Milon, Alexandre, fils aîné

Biographie


Il adressa, le 9 août 1830, la lettre suivante au colonel de la Ire légion de la garde nationale, alors qu’il servait dans la 4e compagnie du 2e bataillon : « Mon Colonel,

»J’étais à peine relevé d’une maladie qui m’avait mis six semaines aux portes du tombeau, lorsque le tocsin de la liberté a sonné. Le sang de mes concitoyens versé par les sicaires de la tyrannie a ranimé mes forces et j’ai saisi des armes pour les venger ou mourir. Il n’appartient de raconter ses actions qu’à un orgueilleux. Je vous dirai donc que je n’ai quitté mes armes que lorsque j’ai tombé d’épuisement et que tant que mes forces ont répondu à mon courage j’ai fait le mieux qu’il m’a été possible.
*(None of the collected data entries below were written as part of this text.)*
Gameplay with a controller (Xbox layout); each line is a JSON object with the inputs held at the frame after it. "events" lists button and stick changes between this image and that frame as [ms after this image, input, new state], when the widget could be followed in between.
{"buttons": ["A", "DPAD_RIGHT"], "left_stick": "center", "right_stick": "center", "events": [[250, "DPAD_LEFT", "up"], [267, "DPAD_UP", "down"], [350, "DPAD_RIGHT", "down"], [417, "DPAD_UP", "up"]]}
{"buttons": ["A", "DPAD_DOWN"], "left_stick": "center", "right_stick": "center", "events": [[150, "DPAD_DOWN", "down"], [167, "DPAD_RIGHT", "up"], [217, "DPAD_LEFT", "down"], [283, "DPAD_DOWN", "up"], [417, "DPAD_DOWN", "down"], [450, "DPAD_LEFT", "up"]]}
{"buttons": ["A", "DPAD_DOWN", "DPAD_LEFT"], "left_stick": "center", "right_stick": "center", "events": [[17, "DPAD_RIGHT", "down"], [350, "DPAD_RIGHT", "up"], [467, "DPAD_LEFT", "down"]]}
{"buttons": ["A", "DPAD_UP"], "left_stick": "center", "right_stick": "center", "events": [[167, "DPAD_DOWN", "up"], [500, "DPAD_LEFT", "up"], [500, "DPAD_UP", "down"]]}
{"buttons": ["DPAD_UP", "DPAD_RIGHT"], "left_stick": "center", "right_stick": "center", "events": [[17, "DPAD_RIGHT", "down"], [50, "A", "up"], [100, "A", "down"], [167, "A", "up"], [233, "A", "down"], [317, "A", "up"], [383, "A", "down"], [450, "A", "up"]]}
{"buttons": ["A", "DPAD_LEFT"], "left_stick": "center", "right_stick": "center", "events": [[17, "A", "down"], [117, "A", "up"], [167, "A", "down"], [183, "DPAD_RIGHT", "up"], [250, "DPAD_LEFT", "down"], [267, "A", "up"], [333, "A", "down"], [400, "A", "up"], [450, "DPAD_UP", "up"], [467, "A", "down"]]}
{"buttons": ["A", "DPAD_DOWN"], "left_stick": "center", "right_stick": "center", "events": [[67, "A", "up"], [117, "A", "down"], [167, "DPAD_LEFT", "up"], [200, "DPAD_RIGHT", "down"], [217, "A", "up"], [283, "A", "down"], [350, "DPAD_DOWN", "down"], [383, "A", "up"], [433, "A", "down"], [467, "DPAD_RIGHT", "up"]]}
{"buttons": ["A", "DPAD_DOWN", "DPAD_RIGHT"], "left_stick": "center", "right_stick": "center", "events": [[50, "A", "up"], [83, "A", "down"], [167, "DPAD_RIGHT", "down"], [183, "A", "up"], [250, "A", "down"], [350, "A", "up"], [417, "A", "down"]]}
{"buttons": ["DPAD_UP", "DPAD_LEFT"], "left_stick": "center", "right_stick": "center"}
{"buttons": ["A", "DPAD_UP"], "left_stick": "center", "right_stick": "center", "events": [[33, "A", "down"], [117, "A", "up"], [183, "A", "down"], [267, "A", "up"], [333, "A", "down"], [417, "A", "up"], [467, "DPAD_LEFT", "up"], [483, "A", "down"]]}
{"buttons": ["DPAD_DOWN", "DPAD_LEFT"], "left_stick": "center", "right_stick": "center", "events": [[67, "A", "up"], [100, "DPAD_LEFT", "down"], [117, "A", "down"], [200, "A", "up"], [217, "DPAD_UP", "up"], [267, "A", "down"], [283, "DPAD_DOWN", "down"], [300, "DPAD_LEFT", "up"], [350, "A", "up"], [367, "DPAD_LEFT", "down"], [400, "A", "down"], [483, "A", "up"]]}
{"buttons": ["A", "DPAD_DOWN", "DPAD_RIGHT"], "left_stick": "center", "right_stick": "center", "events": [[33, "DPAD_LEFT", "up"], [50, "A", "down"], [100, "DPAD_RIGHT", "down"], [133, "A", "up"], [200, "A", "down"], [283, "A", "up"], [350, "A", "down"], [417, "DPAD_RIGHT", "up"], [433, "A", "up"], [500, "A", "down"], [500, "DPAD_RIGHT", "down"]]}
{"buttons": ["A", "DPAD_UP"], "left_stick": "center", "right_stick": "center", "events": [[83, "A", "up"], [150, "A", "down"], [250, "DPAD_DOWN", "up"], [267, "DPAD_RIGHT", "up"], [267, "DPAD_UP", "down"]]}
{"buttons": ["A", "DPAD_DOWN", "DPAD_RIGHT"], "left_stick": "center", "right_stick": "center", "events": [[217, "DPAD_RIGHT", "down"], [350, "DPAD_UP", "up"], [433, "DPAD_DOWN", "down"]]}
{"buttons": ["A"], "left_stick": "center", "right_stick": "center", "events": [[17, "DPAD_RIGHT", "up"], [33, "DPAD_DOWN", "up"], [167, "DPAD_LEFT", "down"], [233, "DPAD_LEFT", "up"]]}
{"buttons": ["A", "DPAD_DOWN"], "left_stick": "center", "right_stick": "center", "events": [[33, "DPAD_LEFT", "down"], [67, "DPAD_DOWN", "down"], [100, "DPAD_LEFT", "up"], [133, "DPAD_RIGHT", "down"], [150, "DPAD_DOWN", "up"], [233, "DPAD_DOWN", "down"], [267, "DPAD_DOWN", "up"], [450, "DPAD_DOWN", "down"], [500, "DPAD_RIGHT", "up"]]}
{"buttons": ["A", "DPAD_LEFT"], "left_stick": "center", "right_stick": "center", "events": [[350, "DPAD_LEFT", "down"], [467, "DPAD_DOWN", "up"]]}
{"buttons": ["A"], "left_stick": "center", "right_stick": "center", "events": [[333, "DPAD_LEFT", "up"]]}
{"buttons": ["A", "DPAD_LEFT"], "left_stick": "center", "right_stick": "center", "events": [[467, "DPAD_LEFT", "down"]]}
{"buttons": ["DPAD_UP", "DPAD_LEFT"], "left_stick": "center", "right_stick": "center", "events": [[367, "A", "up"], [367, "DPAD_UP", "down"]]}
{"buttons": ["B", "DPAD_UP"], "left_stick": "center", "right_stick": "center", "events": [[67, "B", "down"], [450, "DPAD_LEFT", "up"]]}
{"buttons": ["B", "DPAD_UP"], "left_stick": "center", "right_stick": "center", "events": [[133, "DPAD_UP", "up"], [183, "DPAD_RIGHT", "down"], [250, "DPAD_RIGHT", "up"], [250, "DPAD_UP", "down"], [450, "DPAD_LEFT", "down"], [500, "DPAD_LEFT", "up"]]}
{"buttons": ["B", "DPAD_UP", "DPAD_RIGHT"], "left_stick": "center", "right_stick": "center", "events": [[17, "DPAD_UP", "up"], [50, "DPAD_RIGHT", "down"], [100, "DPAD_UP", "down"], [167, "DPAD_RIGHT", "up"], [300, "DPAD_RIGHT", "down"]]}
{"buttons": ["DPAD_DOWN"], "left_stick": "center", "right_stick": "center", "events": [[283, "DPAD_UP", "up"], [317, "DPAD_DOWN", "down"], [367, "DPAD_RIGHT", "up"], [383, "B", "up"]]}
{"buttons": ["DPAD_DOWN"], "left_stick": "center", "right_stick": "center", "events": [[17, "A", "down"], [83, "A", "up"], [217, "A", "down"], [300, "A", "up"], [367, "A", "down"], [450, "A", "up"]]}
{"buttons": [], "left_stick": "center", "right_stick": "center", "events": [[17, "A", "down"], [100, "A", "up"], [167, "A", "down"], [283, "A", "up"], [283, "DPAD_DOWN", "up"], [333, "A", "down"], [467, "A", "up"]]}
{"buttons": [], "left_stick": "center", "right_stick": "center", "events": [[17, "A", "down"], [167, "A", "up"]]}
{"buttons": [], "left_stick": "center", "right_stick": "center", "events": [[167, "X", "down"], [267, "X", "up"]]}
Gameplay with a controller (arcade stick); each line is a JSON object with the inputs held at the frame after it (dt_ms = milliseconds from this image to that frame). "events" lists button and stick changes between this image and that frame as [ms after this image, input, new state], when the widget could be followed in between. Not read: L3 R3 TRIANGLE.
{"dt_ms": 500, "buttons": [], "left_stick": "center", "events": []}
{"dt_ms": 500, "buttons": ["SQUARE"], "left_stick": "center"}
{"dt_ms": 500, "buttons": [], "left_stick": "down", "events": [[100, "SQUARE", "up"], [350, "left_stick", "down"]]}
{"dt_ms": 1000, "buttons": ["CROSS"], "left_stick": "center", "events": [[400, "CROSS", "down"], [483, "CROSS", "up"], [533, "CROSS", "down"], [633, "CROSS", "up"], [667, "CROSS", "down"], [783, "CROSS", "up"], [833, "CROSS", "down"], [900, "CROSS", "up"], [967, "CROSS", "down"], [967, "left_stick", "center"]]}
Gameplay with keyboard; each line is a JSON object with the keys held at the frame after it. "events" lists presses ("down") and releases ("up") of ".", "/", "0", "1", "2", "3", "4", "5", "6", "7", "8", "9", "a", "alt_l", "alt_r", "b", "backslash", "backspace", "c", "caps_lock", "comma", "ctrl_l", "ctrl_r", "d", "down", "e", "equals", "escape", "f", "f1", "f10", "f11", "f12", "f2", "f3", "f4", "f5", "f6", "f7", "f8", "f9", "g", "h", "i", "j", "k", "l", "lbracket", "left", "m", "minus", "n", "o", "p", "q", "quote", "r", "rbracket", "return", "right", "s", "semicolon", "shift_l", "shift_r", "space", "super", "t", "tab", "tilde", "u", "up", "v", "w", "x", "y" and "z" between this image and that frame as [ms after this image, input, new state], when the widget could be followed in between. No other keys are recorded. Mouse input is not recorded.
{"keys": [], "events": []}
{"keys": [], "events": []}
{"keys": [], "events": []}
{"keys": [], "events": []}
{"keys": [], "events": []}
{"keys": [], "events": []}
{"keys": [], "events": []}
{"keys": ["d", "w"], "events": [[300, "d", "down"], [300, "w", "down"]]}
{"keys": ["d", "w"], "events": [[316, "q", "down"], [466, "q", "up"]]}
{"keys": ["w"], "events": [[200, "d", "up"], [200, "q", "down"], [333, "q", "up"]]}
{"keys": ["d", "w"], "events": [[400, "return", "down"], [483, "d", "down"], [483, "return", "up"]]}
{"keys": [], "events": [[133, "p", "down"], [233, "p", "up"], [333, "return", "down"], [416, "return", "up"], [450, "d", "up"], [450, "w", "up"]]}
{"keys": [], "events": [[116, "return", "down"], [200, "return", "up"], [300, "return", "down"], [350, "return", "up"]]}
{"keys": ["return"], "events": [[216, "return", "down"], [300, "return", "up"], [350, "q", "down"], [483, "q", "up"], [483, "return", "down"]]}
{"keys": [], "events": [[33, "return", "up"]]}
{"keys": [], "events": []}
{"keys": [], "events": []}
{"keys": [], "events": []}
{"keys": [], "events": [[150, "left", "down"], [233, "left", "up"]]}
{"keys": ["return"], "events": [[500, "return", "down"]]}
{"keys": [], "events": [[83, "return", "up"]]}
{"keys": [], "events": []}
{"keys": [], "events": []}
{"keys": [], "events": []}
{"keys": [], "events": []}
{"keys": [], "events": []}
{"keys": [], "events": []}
»Mon Colonel, on me fait l’honneur de m’incorporer dans votre légion c’est la chose qui est le plus capable de flatter mon orgueil. Cependant, mon Colonel, j’ai vingt-cinq ans, je suis l’aîné de ma famille et mes économies aidaient un père presque septuagénaire et une mère d’une santé débile ; la longue et terrible maladie que je viens de faire ayant épuisé mes faibles ressources j’aurais pu, comme tant d’autres, qui même étaient cachés aux jours du danger, réclamer des secours à ma mairie, ayant tous les gens établis de mon quartier témoins de ma conduite ; mais j’ai marché sous le feu des ennemis de notre liberté sans trembler et j’aurais pâli en allant tendre la main. J’ai mieux aimé supporté des privations en silence.

»Mon Colonel, je ne demande rien que votre protection. Que par votre bienveillance j’obtienne le moindre emploi. Je vous donnerai des répondants notables de ma moralité et de celle de ma famille. Je ne demande pas un emploi brillant. Le moindre sera pour moi une grande faveur, qu’il suffise à ma subsistance et ce que je pourrai économiser servira à soulager ma famille.

»Si vous ne pouvez exaucer ma demande, Colonel, que votre bonté m’accorde seulement l’équipement qu’il m’est plus qu’impossible de fournir et je tâcherai de m’occuper en montant des gardes pour les personnes que leurs affaires domestiques forceraient de rester chez eux. Vous savez qu’il est impossible à un ouvrier de faire le service et son travail. Mon état m’étant défendu depuis longtemps, j’adopte celui des armes, heureux si je puis mourir en étant utile pour une cause aussi belle que celle de notre liberté.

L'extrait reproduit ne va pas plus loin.